The Democratic Unionist Party (DUP) threatened to tear up the key clause of the Good Friday Agreement over claims that former IRA members murdered dissident republican Kevin McGuigan two weeks ago.
Its announcement followed the Ulster Unionist Party’s threat on Wednesday to quit the Stormont executive over the issue.
DUP deputy leader Nigel Dodds said his party would push for Sinn Fein to be thrown out of the coalition administration if the republican party did not deal with the accusations “very speedily.”
He led a party delegation to meet the British government’s Northern Ireland Secretary Theresa Villiers in Belfast yesterday to discuss the political crisis sparked by the shooting and an “assessment” by Northern Ireland’s police chief George Hamilton that the IRA is still active and some of its members were involved in the killing.
After the meeting at Stormont House, Mr Dodds said: “On the basis of what we know already there is sufficient basis on what the chief constable is saying about IRA members being involved in violence and murder and that IRA organisation exists for an exclusion motion to be put down.”
He said that if Sinn Fein did not act, it should be excluded, failing which the DUP would bring down the administration.
The republican SDLP and the cross-community Alliance Party also met Ms Villiers but they did not back the DUP’s position.
SDLP leader Alasdair McDonnell said his party would not make a “knee-jerk” decision until they had more proof.

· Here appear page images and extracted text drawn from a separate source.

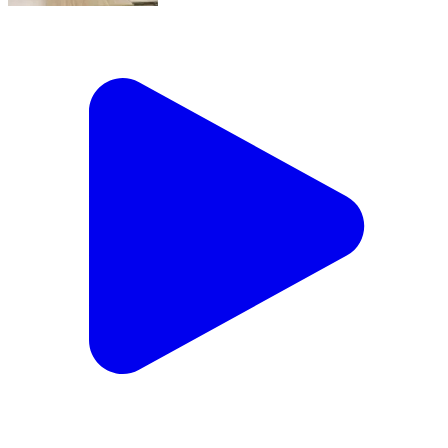
कोईलवर: चांदी पुलिस ने की बड़ी कार्रवाई, सात पुड़िया हेरोइन के
साथ चार युवकों को किया गिरफ्तार
Koilwar, Bhojpur | Aug 7, 2026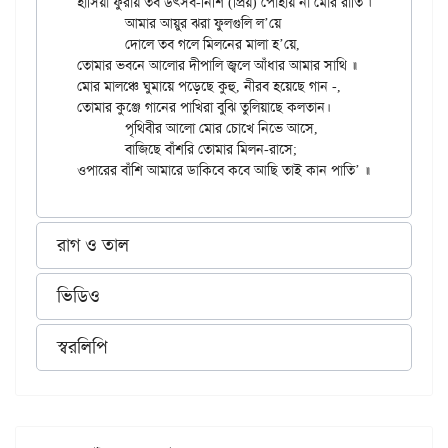
হাসিয়া ফুরায় তব উৎসব-নিশি (প্রিয়) পোহায় না মোর রাতি ॥

	আমার আয়ুর ঝরা ফুলগুলি ল’য়ে

	দোলে তব গলে মিলনের মালা হ’য়ে,

তোমার ভবনে আলোর দীপালি জ্বলে আঁধার আমার সাথি ॥

মোর মালঞ্চে ঘুমায়ে পড়েছে কুহু, নীরব হয়েছে গান -,

তোমার কুঞ্জে গানের পাখিরা বুঝি তুলিয়াছে কলতান।

	পৃথিবীর আলো মোর চোখে নিভে আসে,

	বাজিছে বাঁশরি তোমার মিলন-রাসে;

রাগ ও তাল
ভিডিও
স্বরলিপি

Sinn Fein president Gerry Adams said on Wednesday: “Unionist politicians ignored the bits that didn’t fit with their narrative and jumped on Hamilton’s claim that the IRA still exists to ratchet up the crisis.
“The war is over and the IRA is gone and is not coming back.”
Communist Party of Ireland chair Lynda Walker said: “This is pure electoral opportunism by the DUP and the UUP.
“It would be a bad affair for the peace process if Stormont collapses. There are no winners if we go back to violence.”